“Emergent Abilities of Large Language Models” was submitted to arXiv on June 15, 2022 by Jason Wei and a large team drawn from Google, Stanford, DeepMind, and UNC Chapel Hill. It coined a term that defined much of the 2022-2023 debate about how fast AI capabilities would grow.
The paper’s claim was that while overall language-model loss improves smoothly and predictably with scale, certain specific abilities behave differently. On a range of tasks - multi-step arithmetic, certain reasoning problems, following particular instruction formats - small and mid-sized models perform at near-chance levels, and then, past some threshold of scale, performance jumps sharply to well above chance. The authors called these “emergent” abilities, defined as capabilities not present in smaller models that cannot be predicted by extrapolating the performance of smaller models. They catalogued dozens of examples across benchmarks including BIG-bench.
The unsettling implication was that scaling might keep unlocking new capabilities discontinuously, so that a model one size larger could suddenly do things no prior model could, with little warning.

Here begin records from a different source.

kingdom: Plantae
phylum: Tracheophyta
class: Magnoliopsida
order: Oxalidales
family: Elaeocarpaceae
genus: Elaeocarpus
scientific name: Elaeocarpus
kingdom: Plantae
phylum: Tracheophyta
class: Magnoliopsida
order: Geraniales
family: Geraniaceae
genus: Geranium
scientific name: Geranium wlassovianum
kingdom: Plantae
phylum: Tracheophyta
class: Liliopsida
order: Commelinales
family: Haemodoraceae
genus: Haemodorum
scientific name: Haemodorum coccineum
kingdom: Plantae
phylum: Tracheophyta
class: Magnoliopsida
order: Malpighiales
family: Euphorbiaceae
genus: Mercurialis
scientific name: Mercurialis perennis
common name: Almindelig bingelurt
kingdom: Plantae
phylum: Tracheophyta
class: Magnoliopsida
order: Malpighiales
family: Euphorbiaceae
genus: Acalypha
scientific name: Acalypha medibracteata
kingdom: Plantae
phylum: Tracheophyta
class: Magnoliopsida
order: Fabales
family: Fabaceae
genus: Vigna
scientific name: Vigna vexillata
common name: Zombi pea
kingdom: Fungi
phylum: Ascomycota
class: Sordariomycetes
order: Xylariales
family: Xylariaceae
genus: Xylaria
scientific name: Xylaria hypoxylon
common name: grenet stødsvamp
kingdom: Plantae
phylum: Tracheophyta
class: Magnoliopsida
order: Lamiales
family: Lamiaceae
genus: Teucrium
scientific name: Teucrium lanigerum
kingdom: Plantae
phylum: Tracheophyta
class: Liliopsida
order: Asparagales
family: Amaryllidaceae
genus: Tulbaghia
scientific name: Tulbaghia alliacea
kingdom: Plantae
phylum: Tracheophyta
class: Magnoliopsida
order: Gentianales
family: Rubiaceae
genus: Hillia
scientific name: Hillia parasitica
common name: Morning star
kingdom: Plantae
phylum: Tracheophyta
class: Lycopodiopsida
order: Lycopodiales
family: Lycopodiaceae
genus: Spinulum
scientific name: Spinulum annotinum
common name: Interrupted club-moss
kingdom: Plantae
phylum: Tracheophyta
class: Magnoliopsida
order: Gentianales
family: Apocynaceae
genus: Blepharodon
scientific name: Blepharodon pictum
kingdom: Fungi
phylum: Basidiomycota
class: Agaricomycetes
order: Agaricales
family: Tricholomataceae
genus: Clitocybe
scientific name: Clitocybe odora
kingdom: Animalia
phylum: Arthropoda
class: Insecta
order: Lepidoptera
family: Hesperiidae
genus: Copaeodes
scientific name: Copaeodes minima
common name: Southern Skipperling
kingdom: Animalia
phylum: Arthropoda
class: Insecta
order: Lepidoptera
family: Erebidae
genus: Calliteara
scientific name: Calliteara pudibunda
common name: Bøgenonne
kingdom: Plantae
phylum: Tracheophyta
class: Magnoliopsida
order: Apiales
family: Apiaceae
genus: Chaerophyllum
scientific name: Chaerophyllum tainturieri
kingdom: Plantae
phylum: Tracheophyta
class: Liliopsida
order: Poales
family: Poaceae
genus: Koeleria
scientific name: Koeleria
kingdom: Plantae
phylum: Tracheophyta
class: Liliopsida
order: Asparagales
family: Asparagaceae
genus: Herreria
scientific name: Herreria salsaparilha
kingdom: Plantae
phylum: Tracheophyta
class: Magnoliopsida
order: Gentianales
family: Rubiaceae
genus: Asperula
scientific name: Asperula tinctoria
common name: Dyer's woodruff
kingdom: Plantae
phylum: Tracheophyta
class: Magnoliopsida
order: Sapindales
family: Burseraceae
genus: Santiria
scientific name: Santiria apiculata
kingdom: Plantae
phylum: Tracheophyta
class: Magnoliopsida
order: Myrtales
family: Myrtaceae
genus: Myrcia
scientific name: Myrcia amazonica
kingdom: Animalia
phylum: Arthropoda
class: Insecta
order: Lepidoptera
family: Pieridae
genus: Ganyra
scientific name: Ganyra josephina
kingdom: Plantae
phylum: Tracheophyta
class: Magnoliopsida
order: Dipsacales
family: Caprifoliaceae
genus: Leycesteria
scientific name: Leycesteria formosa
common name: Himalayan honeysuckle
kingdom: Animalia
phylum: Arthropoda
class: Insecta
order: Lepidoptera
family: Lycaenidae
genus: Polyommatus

That framing fed directly into safety and forecasting discussions: if abilities appear without notice, capability planning and risk assessment become much harder.
The paper’s central claim was sharply contested the following year. A 2023 rebuttal, “Are Emergent Abilities of Large Language Models a Mirage?”, argued that the sudden jumps were largely artifacts of the harsh, all-or-nothing metrics used to score the tasks, and that smoother metrics reveal gradual improvement. The two papers are best read as a pair, and the disagreement remains a live one about whether scale buys genuine phase changes or merely the appearance of them.